Alcé los ojos al techo.

– ¿Insinúa usted que lo mataron?

– Es posible.

– También la vida en Marte es posible, pero no probable. ¿Por qué querría nadie matar a Morley Shine?

– Puede que encontrase algo que me exculpara.

– Oh, genial, me encanta. ¿Por ejemplo?

– McIntyre dice que habló conmigo en la puerta del juzgado el día en que me absolvieron, ¿no? -Callé como una lagarta-. ¿No? -repitió.

No soporto a los que quieren que se les responda a todo.

– Vaya al grano -dije.

– El muy cerdo estaba entre rejas entonces. Fue el 21 de mayo. Compruebe su ficha de aquel año. Lo verá todo claro como el agua. Lo mismo le dije a Morley Shine el miércoles por la mañana y me dijo que lo comprobaría.

– Señor Barney, esta conversación me parece muy inoportuna. Trabajo para la oposición. Soy el enemigo, ¿lo entiende?

– Yo sólo quiero contarle mi versión.

Me aparté el auricular de la oreja y lo miré con una mueca de escepticismo.

– ¿Está su abogado al tanto de esta llamada?

– Al diablo con eso. Al diablo con él. Me he hartado de abogados, el mío incluido. Habríamos solucionado hace años toda esta historia si alguien hubiese tenido el detalle de escucharme. -Y lo decía un tipo que había metido una bala en el ojo de su mujer.

– Oiga, si usted desea que le escuchen, en este país hay leyes que están precisamente para eso. Usted dice una cosa. Kenneth Voigt dice otra. El juez oirá a las dos partes y el jurado hará lo mismo.

– Pero usted no.

– Yo no, porque a mí no me corresponde -le dije con irritación.

– ¿Aunque le diga la verdad?

– Es el tribunal quien ha de decidir. No yo. Mi trabajo consiste en reunir información.
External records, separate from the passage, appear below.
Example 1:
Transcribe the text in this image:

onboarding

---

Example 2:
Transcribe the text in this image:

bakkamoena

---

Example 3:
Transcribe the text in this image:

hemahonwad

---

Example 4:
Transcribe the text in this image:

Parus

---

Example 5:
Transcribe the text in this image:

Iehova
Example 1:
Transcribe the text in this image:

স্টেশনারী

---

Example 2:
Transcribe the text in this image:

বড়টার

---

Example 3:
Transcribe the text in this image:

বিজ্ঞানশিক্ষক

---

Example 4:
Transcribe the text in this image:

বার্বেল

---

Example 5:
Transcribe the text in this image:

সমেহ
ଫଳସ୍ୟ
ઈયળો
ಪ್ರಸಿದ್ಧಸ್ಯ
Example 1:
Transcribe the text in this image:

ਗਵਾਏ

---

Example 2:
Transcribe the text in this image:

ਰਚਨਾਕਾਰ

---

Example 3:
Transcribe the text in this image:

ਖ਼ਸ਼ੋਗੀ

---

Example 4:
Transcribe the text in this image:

El de Lonnie Kingman, en presentar los hechos ante el tribunal. Me cuente usted lo que me cuente, no va a servir de nada. Es absurdo.

– ¡Dios mío! Alguien tiene que ayudarme. -La voz se le quebró a causa de la emoción. La mía bajó de temperatura.

– Hable con su abogado. Ya le libró de una acusación de homicidio… hasta hoy. Si yo fuera usted, no echaría a perder ese triunfo.

– ¿No podríamos vernos, aunque fuese unos minutos?

– ¡No, no podemos vernos!

– Se lo suplico, señorita. Bastarían cinco minutos.

– Tengo que colgar, señor Barney. Esta conversación es improcedente.

– Necesito ayuda.

– Contrate a otra persona. Yo estoy ocupada.

Colgué y aparté la mano como si el teléfono quemara. ¿Se había vuelto loco aquel sujeto? Jamás había oído que un acusado tratara de ganarse las simpatías de la acusación. ¿Y si movido por la desesperación se ponía a buscarme? Descolgué y apreté el botón de Ida Ruth.

– ¿Sí?

– Al que acaba de llamar, ¿le diste mi nombre?

– Claro que no. Jamás lo haría -dijo.

– Mierda. Acabo de recordar que yo se lo dije al principio de la conversación.